REQUIRED ACTION
Reproduce the David Mills profile below word for word from "David Mills is" to "periodic table’s f-block.", including both of those phrases.

David Mills is a professor in the chemistry department at the University of Manchester, UK
David Mills likes making compounds that – in theory – have no right to exist. His group synthesises compounds with unusual oxidation states, unusual geometries and unusual bonding motifs. Much of the time those compounds feature elements from the periodic table’s f-block.
‘The compounds we make are always air and moisture sensitive. Sometimes they’re light- and temperature-sensitive as well,’ explains Mills, a proud Welshman. F-elements are highly oxophilic and prefer high coordination numbers and ionic bonding regimes. Mills’ group tends to target compounds that are coordinatively unsaturated and involve softer atoms than oxygen, which makes them especially tricky to work with. ‘The large electronegativity difference means you’ve got to dot the i’s and cross the t’s with your Schlenk line and glovebox techniques … I think sometimes our collaborators wish our compounds were better behaved. But as far as we’re concerned, it’s part of the fun.’
As a field, f-element chemistry is less developed than the s-, d- and p-blocks. ‘Our understanding is immature, but that means it’s an area where so many things are just itching to be discovered,’ says Mills. ‘There were a lot of assumptions previously. But the last couple of decades have seen chemists challenge those assumptions and do things that people said were impossible.’ For example, a textbook from 25 years ago would state all lanthanides are in the +3 oxidation state in solution, apart from cerium, which can be +4, and samarium, europium and ytterbium, which can be +2. ‘And that was it. But in the last 20 years, every lanthanide – apart from promethium, which is massively radioactive so you can’t get your hands on enough to do a reaction – has been isolated in the +2 oxidation state. Chemists have really opened up what is achievable,’ he says.

RAW DATA
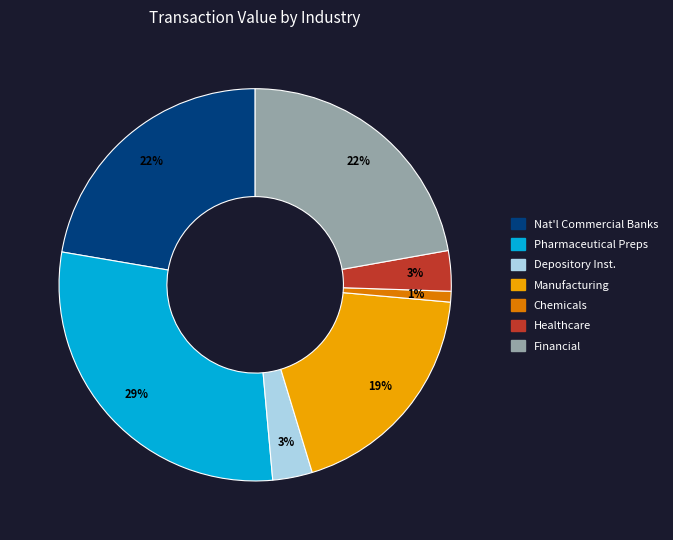

Is Healthcare the majority of the pie?

No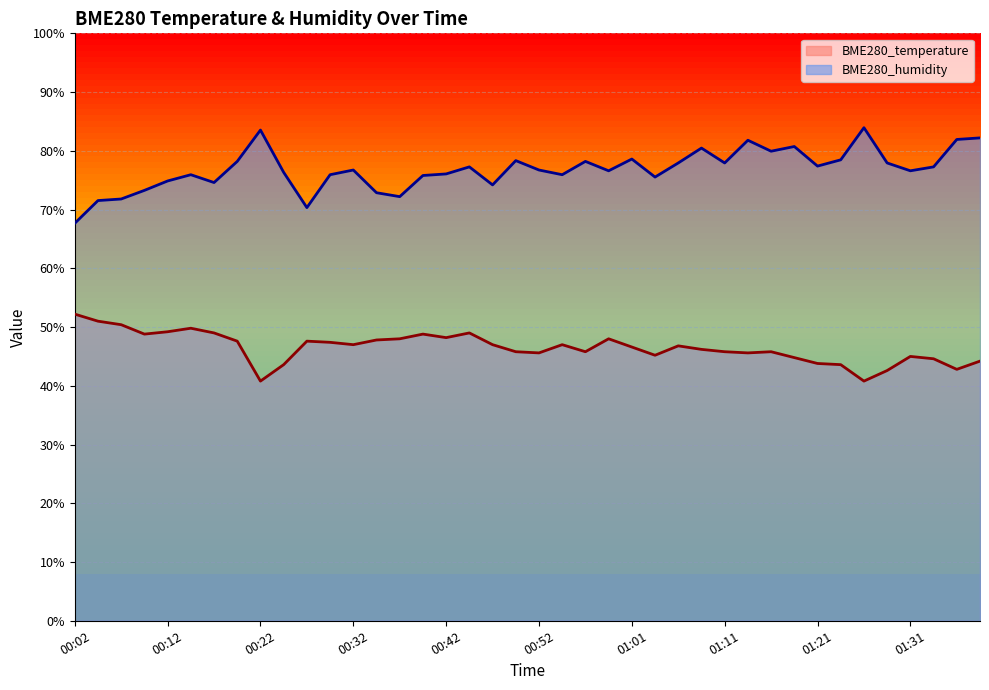

Does the chart display data point markers on the line(s)?

No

ANSWER TO THIS EXERCISE
David Mills is a professor in the chemistry department at the University of Manchester, UK
David Mills likes making compounds that – in theory – have no right to exist. His group synthesises compounds with unusual oxidation states, unusual geometries and unusual bonding motifs. Much of the time those compounds feature elements from the periodic table’s f-block.